Figure 1. Rod and cone circuit pathways in control and mutant mice.

(A) A schematic of the three rod pathways in the mammalian outer retina. In the primary rod pathway (green), the rod signal is passed from rods to rod BCs (RBCs). In the secondary rod pathway (purple), the rod signal is passed from rods to cones via a gap junction connection and then from cones to ON and OFF cone BCs (CBCs). In the tertiary rod pathway (blue), the rod signal is passed from rods to OFF CBCs.

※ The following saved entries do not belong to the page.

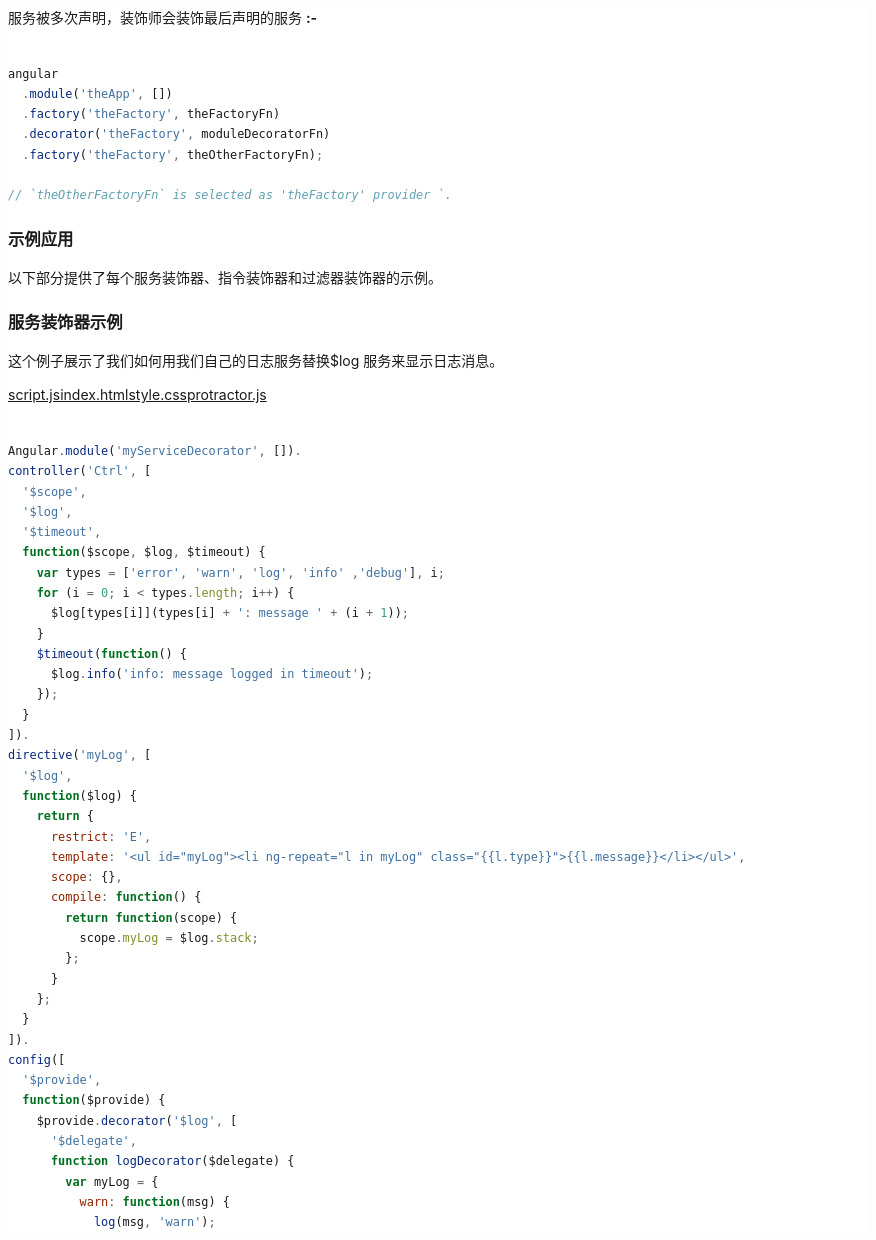 服务被多次声明，装饰师会装饰最后声明的服务 **:-**

```js

angular
  .module('theApp', [])
  .factory('theFactory', theFactoryFn)
  .decorator('theFactory', moduleDecoratorFn)
  .factory('theFactory', theOtherFactoryFn);

// `theOtherFactoryFn` is selected as 'theFactory' provider `.

```

### 示例应用

以下部分提供了每个服务装饰器、指令装饰器和过滤器装饰器的示例。

### 服务装饰器示例

这个例子展示了我们如何用我们自己的日志服务替换$log 服务来显示日志消息。

[script.jsindex.htmlstyle.cssprotractor.js](https://docs.angularjs.org/api)

```js

Angular.module('myServiceDecorator', []).
controller('Ctrl', [
  '$scope',
  '$log',
  '$timeout',
  function($scope, $log, $timeout) {
    var types = ['error', 'warn', 'log', 'info' ,'debug'], i;
    for (i = 0; i < types.length; i++) {
      $log[types[i]](types[i] + ': message ' + (i + 1));
    }
    $timeout(function() {
      $log.info('info: message logged in timeout');
    });
  }
]).
directive('myLog', [
  '$log',
  function($log) {
    return {
      restrict: 'E',
      template: '<ul id="myLog"><li ng-repeat="l in myLog" class="{{l.type}}">{{l.message}}</li></ul>',
      scope: {},
      compile: function() {
        return function(scope) {
          scope.myLog = $log.stack;
        };
      }
    };
  }
]).
config([
  '$provide',
  function($provide) {
    $provide.decorator('$log', [
      '$delegate',
      function logDecorator($delegate) {
        var myLog = {
          warn: function(msg) {
            log(msg, 'warn');
```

(B) A retinal circuit schematic of the mGluR6 knockout (KO) mouse showing functional and non-functional pathways. RBCs and ON CBCs cannot receive glutamate signals because of loss of metabotropic glutamate receptor 6 (mGluR6) at their dendrites (red). The downstream rod ON pathways no longer receive rod input (gray).

(C) A retinal circuit schematic of the Elfn1 KO mouse. Because of loss of the presynaptic protein Elfn1, the synapse between rods and RBCs is non-functional (red). The primary pathway no longer receives rod input (gray).

(D) A retinal circuit schematic of the Cone-Cx36 KO mouse. Because of loss of connexin 36 (Cx36) in cones, no gap junctions are formed between rods and cones (red). The secondary pathway no longer receives direct rod input (gray); indirect input from the primary rod pathway via the All amacrine cell (not pictured) is still functional (white synapses). Cone pathways, indicated by blue outlines, are functional.

(E) A retinal circuit schematic of the Elfn1; Cx36 double KO (dKO) mouse. The synapse between the rod and RBC is non-functional, and there is lack of rod-to-cone gap-junctional coupling (red). The primary and secondary rod pathways no longer receive rod input (gray). Cone pathways, indicated by blue outlines, are functional.

(F–J) Physiological recordings of rod photocurrents in retinal slices from control, mGluR6 KO, Elfn1 KO, Cone-Cx36 KO, and Elfn1; Cx36 dKO mice, respectively. Recordings were made in whole-cell patch-clamp mode (V_m = −40 mV). 20-ms light flashes were given at time 0 s. Flash strength ranged from 2.5–156 R*/rod. Recordings are representative of data collected across several cells (Table 1).

(K–O) Physiological recordings of light-evoked RBC responses. Recordings were made in the same slices as the rod recordings and as before, with some differences (V_m = −60 mV and flash strength from 0.2–16 R*/rod). RBC light responses were never observed in mGluR6 KO, Elfn1 KO, or Elfn1; Cx36 dKO mice (Table 1; Figure S3).

(P–T) ON CBC responses as described for RBCs. Flash strength spanned a range expected to activate the primary and secondary rod pathways. ON CBC light responses were never observed in mGluR6 KO, Cone-Cx36 KO, or Elfn1; Cx36 dKO mice (Table 1; Figure S3).

(U–Y) OFF CBCs responses as described for ON CBCs. Flash strength spanned a range expected to activate the primary, secondary, and tertiary rod pathways.